Rewrite every one of the entries below with each "browser" changed to "frontend" and nothing else altered. Leave the pictures out of your answer.

══ Extracted entries

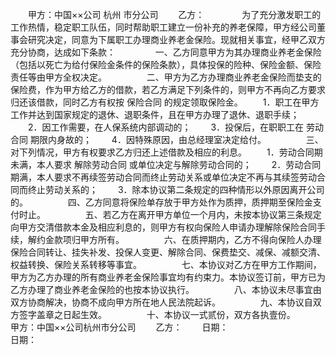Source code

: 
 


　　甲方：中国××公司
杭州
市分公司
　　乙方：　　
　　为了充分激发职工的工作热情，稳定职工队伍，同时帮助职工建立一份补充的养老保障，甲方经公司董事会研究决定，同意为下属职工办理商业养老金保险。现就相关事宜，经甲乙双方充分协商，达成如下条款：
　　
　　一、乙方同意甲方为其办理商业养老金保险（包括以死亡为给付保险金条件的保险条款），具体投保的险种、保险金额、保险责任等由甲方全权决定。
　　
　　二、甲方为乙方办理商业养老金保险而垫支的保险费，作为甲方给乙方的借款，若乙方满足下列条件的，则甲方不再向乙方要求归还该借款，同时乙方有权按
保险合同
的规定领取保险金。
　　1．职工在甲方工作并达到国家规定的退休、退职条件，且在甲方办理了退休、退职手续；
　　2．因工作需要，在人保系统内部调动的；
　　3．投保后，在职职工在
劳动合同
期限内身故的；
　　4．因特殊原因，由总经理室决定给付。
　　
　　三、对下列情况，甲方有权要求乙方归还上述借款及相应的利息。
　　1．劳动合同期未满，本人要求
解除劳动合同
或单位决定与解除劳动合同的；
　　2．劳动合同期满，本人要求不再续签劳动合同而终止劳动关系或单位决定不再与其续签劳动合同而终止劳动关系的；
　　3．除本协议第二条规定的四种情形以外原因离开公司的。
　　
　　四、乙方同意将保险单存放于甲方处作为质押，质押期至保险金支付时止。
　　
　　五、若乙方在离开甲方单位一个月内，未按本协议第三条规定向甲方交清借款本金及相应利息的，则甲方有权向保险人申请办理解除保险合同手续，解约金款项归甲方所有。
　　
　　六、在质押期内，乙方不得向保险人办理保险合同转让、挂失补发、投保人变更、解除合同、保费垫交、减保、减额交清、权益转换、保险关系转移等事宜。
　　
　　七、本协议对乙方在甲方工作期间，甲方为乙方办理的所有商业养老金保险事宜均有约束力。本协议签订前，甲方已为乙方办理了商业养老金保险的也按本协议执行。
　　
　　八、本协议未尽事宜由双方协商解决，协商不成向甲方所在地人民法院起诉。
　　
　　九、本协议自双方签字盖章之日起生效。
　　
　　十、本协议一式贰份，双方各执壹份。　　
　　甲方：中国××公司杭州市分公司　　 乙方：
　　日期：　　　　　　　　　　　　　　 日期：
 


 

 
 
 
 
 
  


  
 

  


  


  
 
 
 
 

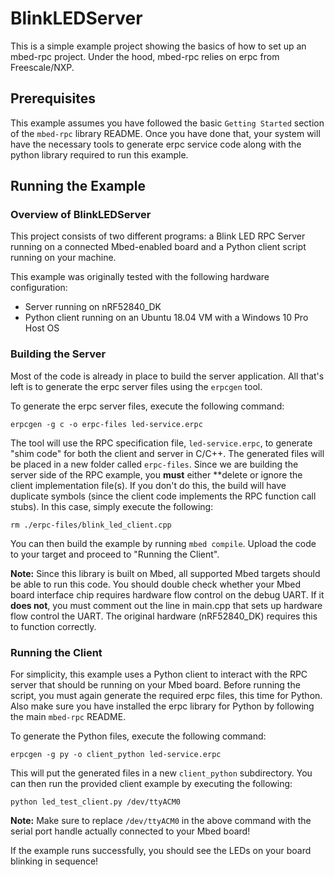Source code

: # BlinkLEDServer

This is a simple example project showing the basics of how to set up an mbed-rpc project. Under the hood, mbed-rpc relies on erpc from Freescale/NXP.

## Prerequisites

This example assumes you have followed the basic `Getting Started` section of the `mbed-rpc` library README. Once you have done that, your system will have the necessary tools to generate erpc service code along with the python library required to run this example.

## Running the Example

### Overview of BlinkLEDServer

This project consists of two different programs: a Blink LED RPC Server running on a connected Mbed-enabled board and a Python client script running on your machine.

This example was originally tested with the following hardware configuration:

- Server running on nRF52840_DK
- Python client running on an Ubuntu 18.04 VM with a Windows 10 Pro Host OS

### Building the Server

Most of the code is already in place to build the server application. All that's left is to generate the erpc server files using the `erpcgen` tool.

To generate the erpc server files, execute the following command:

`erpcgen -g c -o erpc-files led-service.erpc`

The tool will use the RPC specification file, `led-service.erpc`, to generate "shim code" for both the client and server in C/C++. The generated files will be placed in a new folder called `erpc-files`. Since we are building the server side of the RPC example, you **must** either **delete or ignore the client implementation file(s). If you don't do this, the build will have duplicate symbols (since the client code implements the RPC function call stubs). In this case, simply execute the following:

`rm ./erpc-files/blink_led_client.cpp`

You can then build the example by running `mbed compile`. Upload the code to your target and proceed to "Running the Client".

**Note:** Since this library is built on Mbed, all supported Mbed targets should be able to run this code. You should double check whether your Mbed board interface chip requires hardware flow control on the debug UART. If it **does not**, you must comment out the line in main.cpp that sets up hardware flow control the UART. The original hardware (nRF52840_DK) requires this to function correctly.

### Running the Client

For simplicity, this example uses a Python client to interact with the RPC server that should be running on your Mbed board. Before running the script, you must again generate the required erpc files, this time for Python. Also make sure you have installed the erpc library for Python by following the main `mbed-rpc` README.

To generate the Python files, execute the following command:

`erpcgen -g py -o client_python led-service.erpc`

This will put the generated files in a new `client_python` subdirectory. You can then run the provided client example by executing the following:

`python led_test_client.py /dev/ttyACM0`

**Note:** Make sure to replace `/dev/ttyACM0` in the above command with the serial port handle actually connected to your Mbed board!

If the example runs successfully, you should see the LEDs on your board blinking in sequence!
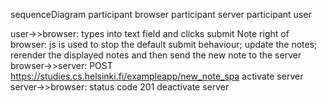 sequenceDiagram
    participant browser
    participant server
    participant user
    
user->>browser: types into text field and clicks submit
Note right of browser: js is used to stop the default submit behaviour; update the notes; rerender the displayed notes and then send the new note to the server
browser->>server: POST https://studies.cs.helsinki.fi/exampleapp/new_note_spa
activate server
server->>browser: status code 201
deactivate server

════

#### [Result for this exercise]
Source code

: 
 


　　甲方：中国××公司
杭州
市分公司
　　乙方：　　
　　为了充分激发职工的工作热情，稳定职工队伍，同时帮助职工建立一份补充的养老保障，甲方经公司董事会研究决定，同意为下属职工办理商业养老金保险。现就相关事宜，经甲乙双方充分协商，达成如下条款：
　　
　　一、乙方同意甲方为其办理商业养老金保险（包括以死亡为给付保险金条件的保险条款），具体投保的险种、保险金额、保险责任等由甲方全权决定。
　　
　　二、甲方为乙方办理商业养老金保险而垫支的保险费，作为甲方给乙方的借款，若乙方满足下列条件的，则甲方不再向乙方要求归还该借款，同时乙方有权按
保险合同
的规定领取保险金。
　　1．职工在甲方工作并达到国家规定的退休、退职条件，且在甲方办理了退休、退职手续；
　　2．因工作需要，在人保系统内部调动的；
　　3．投保后，在职职工在
劳动合同
期限内身故的；
　　4．因特殊原因，由总经理室决定给付。
　　
　　三、对下列情况，甲方有权要求乙方归还上述借款及相应的利息。
　　1．劳动合同期未满，本人要求
解除劳动合同
或单位决定与解除劳动合同的；
　　2．劳动合同期满，本人要求不再续签劳动合同而终止劳动关系或单位决定不再与其续签劳动合同而终止劳动关系的；
　　3．除本协议第二条规定的四种情形以外原因离开公司的。
　　
　　四、乙方同意将保险单存放于甲方处作为质押，质押期至保险金支付时止。
　　
　　五、若乙方在离开甲方单位一个月内，未按本协议第三条规定向甲方交清借款本金及相应利息的，则甲方有权向保险人申请办理解除保险合同手续，解约金款项归甲方所有。
　　
　　六、在质押期内，乙方不得向保险人办理保险合同转让、挂失补发、投保人变更、解除合同、保费垫交、减保、减额交清、权益转换、保险关系转移等事宜。
　　
　　七、本协议对乙方在甲方工作期间，甲方为乙方办理的所有商业养老金保险事宜均有约束力。本协议签订前，甲方已为乙方办理了商业养老金保险的也按本协议执行。
　　
　　八、本协议未尽事宜由双方协商解决，协商不成向甲方所在地人民法院起诉。
　　
　　九、本协议自双方签字盖章之日起生效。
　　
　　十、本协议一式贰份，双方各执壹份。　　
　　甲方：中国××公司杭州市分公司　　 乙方：
　　日期：　　　　　　　　　　　　　　 日期：
 


 

 
 
 
 
 
  


  
 

  


  


  
 
 
 
 

Source code

: # BlinkLEDServer

This is a simple example project showing the basics of how to set up an mbed-rpc project. Under the hood, mbed-rpc relies on erpc from Freescale/NXP.

## Prerequisites

This example assumes you have followed the basic `Getting Started` section of the `mbed-rpc` library README. Once you have done that, your system will have the necessary tools to generate erpc service code along with the python library required to run this example.

## Running the Example

### Overview of BlinkLEDServer

This project consists of two different programs: a Blink LED RPC Server running on a connected Mbed-enabled board and a Python client script running on your machine.

This example was originally tested with the following hardware configuration:

- Server running on nRF52840_DK
- Python client running on an Ubuntu 18.04 VM with a Windows 10 Pro Host OS

### Building the Server

Most of the code is already in place to build the server application. All that's left is to generate the erpc server files using the `erpcgen` tool.

To generate the erpc server files, execute the following command:

`erpcgen -g c -o erpc-files led-service.erpc`

The tool will use the RPC specification file, `led-service.erpc`, to generate "shim code" for both the client and server in C/C++. The generated files will be placed in a new folder called `erpc-files`. Since we are building the server side of the RPC example, you **must** either **delete or ignore the client implementation file(s). If you don't do this, the build will have duplicate symbols (since the client code implements the RPC function call stubs). In this case, simply execute the following:

`rm ./erpc-files/blink_led_client.cpp`

You can then build the example by running `mbed compile`. Upload the code to your target and proceed to "Running the Client".

**Note:** Since this library is built on Mbed, all supported Mbed targets should be able to run this code. You should double check whether your Mbed board interface chip requires hardware flow control on the debug UART. If it **does not**, you must comment out the line in main.cpp that sets up hardware flow control the UART. The original hardware (nRF52840_DK) requires this to function correctly.

### Running the Client

For simplicity, this example uses a Python client to interact with the RPC server that should be running on your Mbed board. Before running the script, you must again generate the required erpc files, this time for Python. Also make sure you have installed the erpc library for Python by following the main `mbed-rpc` README.

To generate the Python files, execute the following command:

`erpcgen -g py -o client_python led-service.erpc`

This will put the generated files in a new `client_python` subdirectory. You can then run the provided client example by executing the following:

`python led_test_client.py /dev/ttyACM0`

**Note:** Make sure to replace `/dev/ttyACM0` in the above command with the serial port handle actually connected to your Mbed board!

If the example runs successfully, you should see the LEDs on your board blinking in sequence!
 sequenceDiagram
    participant frontend
    participant server
    participant user
    
user->>frontend: types into text field and clicks submit
Note right of frontend: js is used to stop the default submit behaviour; update the notes; rerender the displayed notes and then send the new note to the server
frontend->>server: POST https://studies.cs.helsinki.fi/exampleapp/new_note_spa
activate server
server->>frontend: status code 201
deactivate server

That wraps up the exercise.